Zalando is Europe’s leading online fashion retailer and currently on its way to become the platform for all fashion related business — designers, producers, logistic solutions, on-and off-line retailers. The new platform architecture challenges the company’s current in-house solutions – including the fraud detection infrastructure – to become more scalable, dependable and versatile.

This talk is a travelogue describing the journey of rewriting an in-production classification system from scratch using Scala and Spark to run on AWS. Dragiev and Krueger will start by looking at the drawbacks that are inherent to the old sklearn based solution running a static cluster, most prominently: hard maintenance, data bottlenecks, too coarse-grained parallelisation. Then, they will outline the design principles which are at the bottom of our new Scala/Spark-based solution. Often neglected aspects like model specification, data organisation and evaluation and keeping track of multiple models will also be discussed.

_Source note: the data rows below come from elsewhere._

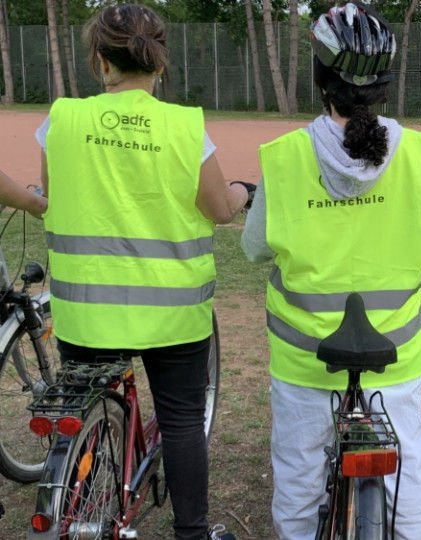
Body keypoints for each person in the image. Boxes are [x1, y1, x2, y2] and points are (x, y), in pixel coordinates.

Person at [239, 3, 421, 539]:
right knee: (408, 475)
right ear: (383, 86)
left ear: (321, 78)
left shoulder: (284, 156)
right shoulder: (414, 152)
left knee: (300, 481)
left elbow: (253, 249)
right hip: (393, 355)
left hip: (306, 358)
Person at [37, 4, 251, 540]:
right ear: (159, 63)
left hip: (85, 310)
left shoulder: (63, 119)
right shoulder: (184, 126)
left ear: (100, 61)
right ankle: (191, 531)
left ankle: (80, 501)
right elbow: (218, 210)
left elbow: (55, 194)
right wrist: (241, 193)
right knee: (181, 421)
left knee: (82, 405)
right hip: (171, 313)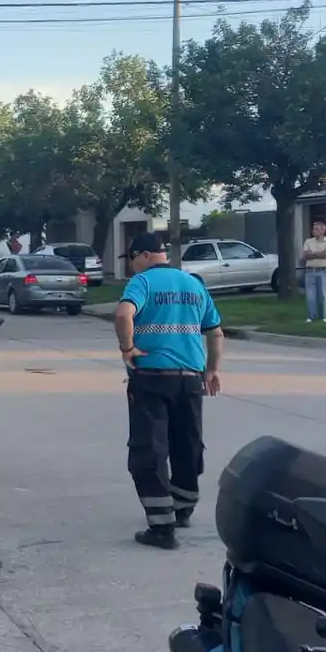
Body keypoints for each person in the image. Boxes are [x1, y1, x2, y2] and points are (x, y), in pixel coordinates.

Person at [113, 231, 223, 551]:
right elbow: (215, 332)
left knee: (150, 447)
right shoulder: (194, 285)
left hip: (151, 377)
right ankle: (183, 507)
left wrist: (127, 347)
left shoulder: (143, 282)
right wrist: (213, 370)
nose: (132, 266)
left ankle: (162, 528)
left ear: (145, 255)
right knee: (187, 443)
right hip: (190, 378)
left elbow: (123, 314)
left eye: (132, 259)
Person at [302, 219, 326, 324]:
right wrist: (320, 254)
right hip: (310, 271)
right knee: (310, 296)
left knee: (322, 295)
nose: (313, 231)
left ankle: (322, 316)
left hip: (324, 271)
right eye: (313, 229)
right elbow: (305, 256)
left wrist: (313, 254)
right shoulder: (308, 242)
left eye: (316, 229)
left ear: (323, 231)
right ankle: (311, 316)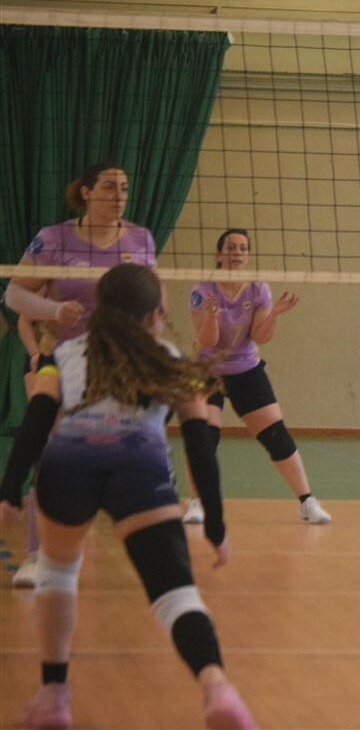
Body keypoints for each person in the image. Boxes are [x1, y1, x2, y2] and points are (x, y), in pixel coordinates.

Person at [0, 264, 257, 730]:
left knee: (58, 573)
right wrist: (216, 524)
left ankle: (54, 695)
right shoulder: (171, 359)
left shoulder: (63, 353)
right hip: (139, 466)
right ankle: (217, 686)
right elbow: (200, 444)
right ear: (156, 315)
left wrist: (10, 491)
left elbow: (37, 418)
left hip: (69, 465)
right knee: (175, 593)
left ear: (101, 311)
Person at [5, 162, 157, 589]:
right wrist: (54, 310)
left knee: (114, 456)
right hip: (62, 358)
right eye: (109, 187)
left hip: (117, 362)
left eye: (124, 187)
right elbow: (14, 293)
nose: (119, 195)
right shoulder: (53, 238)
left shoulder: (140, 239)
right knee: (52, 454)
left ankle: (92, 539)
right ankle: (37, 555)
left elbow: (152, 299)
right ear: (86, 193)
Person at [184, 230, 331, 527]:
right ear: (219, 254)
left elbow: (260, 336)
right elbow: (207, 342)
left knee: (276, 435)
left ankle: (307, 502)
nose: (237, 253)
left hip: (246, 369)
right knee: (205, 435)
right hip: (207, 371)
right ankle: (197, 502)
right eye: (231, 248)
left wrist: (274, 313)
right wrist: (211, 316)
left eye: (243, 248)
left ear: (248, 255)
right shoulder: (202, 291)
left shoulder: (258, 289)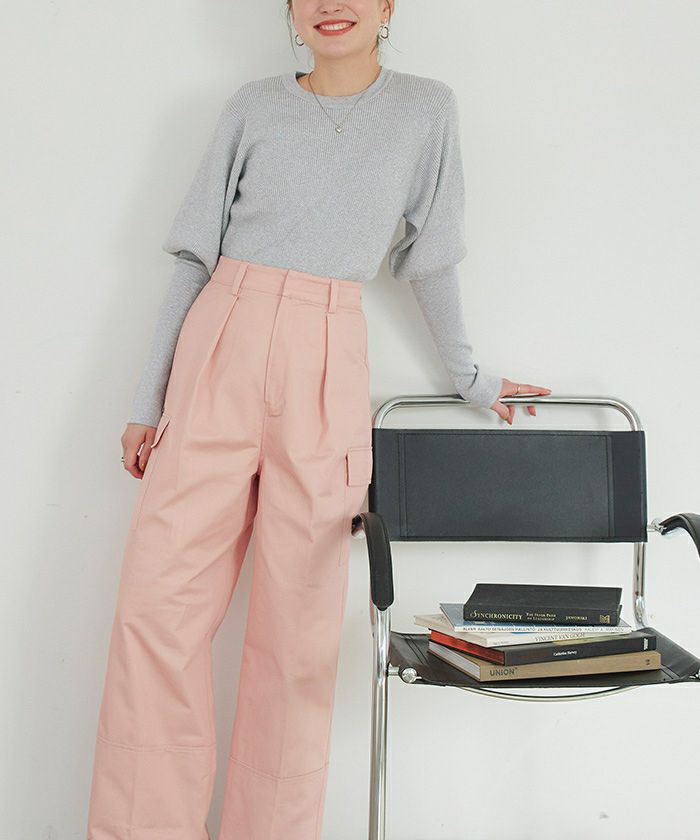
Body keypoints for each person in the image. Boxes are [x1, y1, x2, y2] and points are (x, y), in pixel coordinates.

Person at [86, 2, 552, 838]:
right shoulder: (253, 105)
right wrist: (145, 403)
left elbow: (431, 258)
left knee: (297, 634)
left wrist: (471, 377)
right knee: (156, 612)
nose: (331, 4)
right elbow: (193, 257)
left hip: (329, 350)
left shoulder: (425, 109)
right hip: (219, 345)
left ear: (387, 6)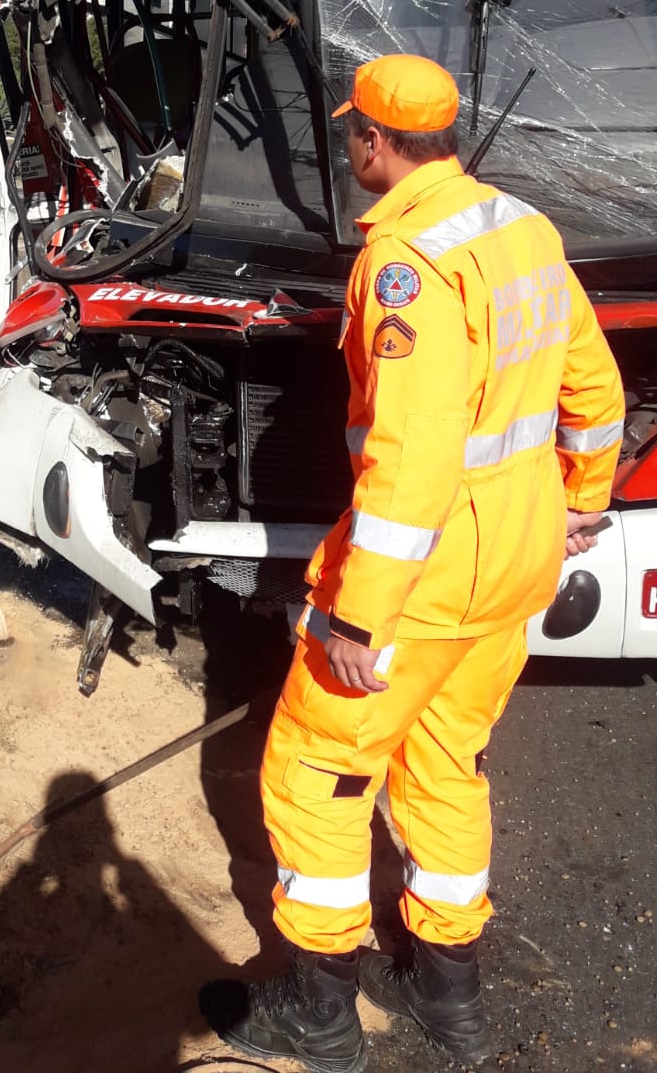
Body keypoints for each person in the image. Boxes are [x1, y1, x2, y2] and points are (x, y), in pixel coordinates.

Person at [200, 55, 624, 1072]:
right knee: (446, 765)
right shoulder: (521, 227)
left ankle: (318, 1014)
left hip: (427, 578)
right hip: (516, 556)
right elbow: (594, 388)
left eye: (354, 134)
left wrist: (356, 618)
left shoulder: (407, 266)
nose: (350, 148)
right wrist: (580, 502)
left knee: (316, 772)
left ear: (377, 143)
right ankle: (452, 997)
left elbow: (411, 458)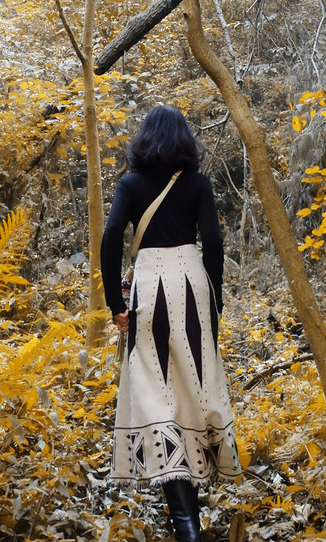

Dragiev and Krueger’s new solution mitigates the identified pain points by leveraging the features that Scala and Spark bring into play, in particular: strong typing, data parallelisation and easy scale out. The talk will end with a comparison between both solution, conducting measurements that highlight the performance gains experienced with Spark, for both learning and prediction times.

The event took place on January 20th, 2017.

Find the slides of the seminar on SlideShare.

Dr. Stanimir Dragiev | Dr. Tammo Krueger
Zalando

Dr. Stanimir Dragiev is a Data Scientist at Zalando, were he’s building Machine Learning solutions for fraud detection and prevention since 2014.

Tammo Krueger is a Senior Quantitative Analyst at Zalando, his main focus is the application of machine learning and statistics to real-world problems.